VMware Aria Operations for Logs 8.x
VMware vRealize Log Insight 4.x

Cause

The /storage/core partition reaching 100% is often caused by issues with the NFS archive configuration or excessively high log injection rates.

While the current NFS setup may seem correct, it does not ensure uninterrupted archiving. Prolonged NFS unavailability (over 10 minutes) or a full archive storage can interrupt the archiving process, leading to degraded Log Insight performance or a complete service outage, as documented. To prevent such issues, regular and proactive NFS maintenance is crucial.

Resolution

NOTE: Make sure to take a snapshot of the Aria Operations for logs nodes before proceeding. 
 
Important: Before starting with below steps, ensure to validate the stored buckets

Steps:
  1. Run the below command on both affected node.

Note: This might take a while for the command to finish running. The results of the command will be saved in the /tmp/validate.txt file:

cd /usr/lib/loginsight/application/sbin ./validate-bucket --validate > /tmp/validate.txt

      2.Once the validate is completed refer the /tmp/validate.txt and make sure no corrupted buckets. If any follow Phase 1 of the action plan, if there are no corrupted buckets follow Phase 2. 


Phase 1:

1. stop log insight
     /etc/init.d/loginsight stop
2. list the buckets, Look for the guid of the old buckets by timestamp
    /usr/lib/loginsight/application/sbin/bucket-index show
3. Run the following command to delete a bucket
    /usr/lib/loginsight/application/sbin/bucket-index delete [BUCKET-ID]
4. start loginsight
   /etc/init.d/loginsight start

The "./validate-bucket --validate" would reveal if there are any corrupted buckets remove those instead of looking for the oldest buckets.

Phase 2:

1. Deploy a new Aria Operations for logs node following the steps outlined in this document.

2. Once you have the new Aria Operations for logs node deployed, the next is to import the buckets from old node into the new one without losing any data. Steps below.
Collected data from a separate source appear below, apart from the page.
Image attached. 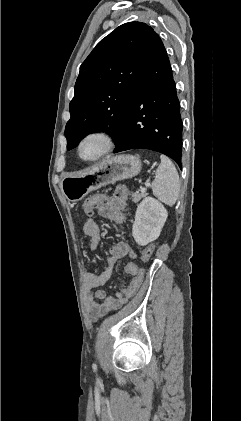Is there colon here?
<instances>
[{
  "instance_id": "1",
  "label": "colon",
  "mask_w": 241,
  "mask_h": 421,
  "mask_svg": "<svg viewBox=\"0 0 241 421\" xmlns=\"http://www.w3.org/2000/svg\"><path fill=\"white\" fill-rule=\"evenodd\" d=\"M105 201V195L103 194H95L90 196L84 203V211L87 215L91 216L93 211L102 205ZM155 246L149 245L147 246L141 253L140 259L142 262H147L151 258L154 252ZM124 273L129 276H134L133 281L128 287H123L121 290V294L125 299H129L132 297L138 288L140 287L141 283L144 279V269L138 267L135 263L129 262L124 266Z\"/></svg>"
}]
</instances>
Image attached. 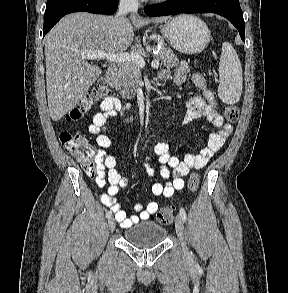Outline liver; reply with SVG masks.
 I'll return each instance as SVG.
<instances>
[{"label":"liver","instance_id":"1","mask_svg":"<svg viewBox=\"0 0 288 293\" xmlns=\"http://www.w3.org/2000/svg\"><path fill=\"white\" fill-rule=\"evenodd\" d=\"M136 15L130 18L78 12L62 18L45 37L47 99L50 116L59 121L86 95L102 74L83 52L123 53L132 44L135 29L150 22Z\"/></svg>","mask_w":288,"mask_h":293}]
</instances>
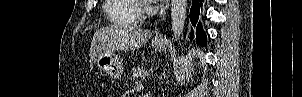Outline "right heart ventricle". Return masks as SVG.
<instances>
[{"mask_svg": "<svg viewBox=\"0 0 302 97\" xmlns=\"http://www.w3.org/2000/svg\"><path fill=\"white\" fill-rule=\"evenodd\" d=\"M104 12L108 21L115 26L134 27L140 21L136 0H106Z\"/></svg>", "mask_w": 302, "mask_h": 97, "instance_id": "1", "label": "right heart ventricle"}]
</instances>
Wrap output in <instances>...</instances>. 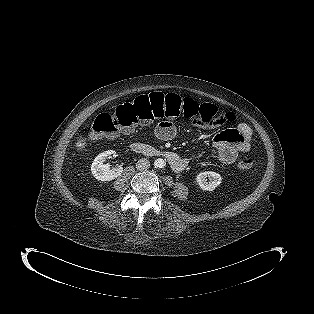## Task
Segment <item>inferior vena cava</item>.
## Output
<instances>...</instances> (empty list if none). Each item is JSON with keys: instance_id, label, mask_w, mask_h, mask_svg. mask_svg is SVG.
Wrapping results in <instances>:
<instances>
[{"instance_id": "inferior-vena-cava-1", "label": "inferior vena cava", "mask_w": 314, "mask_h": 314, "mask_svg": "<svg viewBox=\"0 0 314 314\" xmlns=\"http://www.w3.org/2000/svg\"><path fill=\"white\" fill-rule=\"evenodd\" d=\"M136 168L139 171H143V170H147L150 168V162L148 159L146 158H142L140 160H138V162L136 163Z\"/></svg>"}]
</instances>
    a. SSH to Log Insight you want to import events from and go to “/storage/core/loginsight/cidata/store” – this is where the data buckets live.
    b. Run “service loginsight stop” to stop Log Insight. Ensure the service has stopped by running “service loginsight status”.
    c. Copy the buckets you want to import to target Log Insight - the destination directory must be the same; i.e. “/storage/core/loginsight/cidata/store”
    d. SSH to Log Insight that will be importing the events and stop the service by running “service loginsight stop”. Ensure the service has stopped by running “service loginsight status”.
    e. Run “/usr/lib/loginsight/application/sbin/bucket-index add <bucket_id>”
    f. Repeat the step above for all the copied buckets.

3. Ensure you complete the steps for both the current worker nodes to new nodes.
4. Once the above is completed. Join the 2 new nodes to the existing Deployment following this document

Additional Information

Impact/Risks:
If storage/core has already reached 100% will take the node offline.